L'altra parte di verità, quella più scomoda, era che origini del male venivano da dentro.
La melanconia, quella goccia di sangue nero che rendeva più scuro il sangue blu degli Orsini.
Forse Ettore aveva ragione.
Non ricevendo risposta, lui uscì dalla camera da letto come un vecchio leone ferito.
Diana rimase sola nella stanza, quella stanza da cui non voleva più uscire.
Anche lei danzava con i suoi fantasmi, quelli che aveva perduto e quelli che aveva trovato, e quelli che l'avevano amata di più.
La guerra aveva lasciato una devastazione nella sua mente.
Per questo non voleva più andare via da quelle vecchie pietre che la circondavano.
Ed era come se la guerra non fosse mai finita.
Dall'inverno all'estate e di nuovo all'inverno, la sua mente aveva continuato a danzare con i fantasmi.
E non voleva mai andarsene da quella stanza.
E non sarebbe voluta uscire mai più.
Un attacco di emicrania la riportò alla realtà.
Era ormai notte. L'antidolorifico l'avrebbe aiutata a dormire, ma da tanto tempo ormai sapeva che il sonno avrebbe portato solo incubi.
Spense la luce.
Avrebbe desiderato un sonno senza sogni. Lungo. Eterno.
Ecco, era quella la sua unica speranza: smarrire la coscienza di esistere.
Non aveva letto Heidegger, ma aveva letto Pascal e il suo concetto di "divertissement":
«Gli uomini, non avendo potuto guarire la morte, la miseria, l’ignoranza, hanno creduto meglio, per essere felici, di non pensarci».
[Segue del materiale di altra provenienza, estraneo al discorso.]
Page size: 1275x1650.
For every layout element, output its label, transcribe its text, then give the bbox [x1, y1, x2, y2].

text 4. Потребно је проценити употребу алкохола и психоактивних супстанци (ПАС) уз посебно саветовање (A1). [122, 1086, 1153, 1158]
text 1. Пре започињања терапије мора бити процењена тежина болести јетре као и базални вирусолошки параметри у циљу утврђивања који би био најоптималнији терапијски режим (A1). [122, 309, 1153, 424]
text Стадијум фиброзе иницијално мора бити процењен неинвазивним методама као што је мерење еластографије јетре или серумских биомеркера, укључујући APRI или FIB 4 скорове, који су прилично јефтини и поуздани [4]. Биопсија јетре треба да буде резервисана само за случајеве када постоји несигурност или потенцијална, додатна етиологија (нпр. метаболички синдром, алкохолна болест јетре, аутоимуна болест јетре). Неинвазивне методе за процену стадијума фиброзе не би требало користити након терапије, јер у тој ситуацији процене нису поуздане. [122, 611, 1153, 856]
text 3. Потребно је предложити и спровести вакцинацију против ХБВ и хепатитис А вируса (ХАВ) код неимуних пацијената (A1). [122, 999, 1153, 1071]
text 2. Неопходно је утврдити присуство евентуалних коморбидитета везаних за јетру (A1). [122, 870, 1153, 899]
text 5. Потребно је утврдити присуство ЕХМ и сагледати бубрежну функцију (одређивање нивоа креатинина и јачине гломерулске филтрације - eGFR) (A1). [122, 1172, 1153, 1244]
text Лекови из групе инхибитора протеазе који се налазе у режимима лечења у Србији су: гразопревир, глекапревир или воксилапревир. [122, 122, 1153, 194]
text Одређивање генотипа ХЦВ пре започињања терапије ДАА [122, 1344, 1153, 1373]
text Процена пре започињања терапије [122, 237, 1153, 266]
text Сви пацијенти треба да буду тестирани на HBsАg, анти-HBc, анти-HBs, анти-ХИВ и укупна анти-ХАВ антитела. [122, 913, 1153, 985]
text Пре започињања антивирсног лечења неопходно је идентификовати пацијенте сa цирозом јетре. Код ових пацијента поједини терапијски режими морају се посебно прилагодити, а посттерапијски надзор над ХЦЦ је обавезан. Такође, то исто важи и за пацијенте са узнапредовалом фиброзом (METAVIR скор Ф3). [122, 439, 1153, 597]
Ma mentre Pascal invitava a pensare e a farsi carico dei misteri del cosmo, Diana voleva al contrario dimenticarsene. E quindi era più vicina a Carducci, quando scriveva: <<Meglio a chi 'l senso smarrì de l'essere, meglio quest'ombra, questa caligine>>
Ma qui subentrava per Diana Orsini una situazione amletica.
"Io non so vivere e non so morire. Ho paura di vivere e ho paura di morire".
Perché morire non è affatto facile, come credono quelli che amano la vita alla follia.
Diana sapeva di dover vivere per le proprie figlie, ma sapeva anche che, in ogni caso, il suicidio non faceva per lei: aveva paura del dolore e di quello che eventualmente potesse esserci dopo la morte.
Morire, ma senza dolore.
Morire, sì, ma con la certezza che sia per sempre.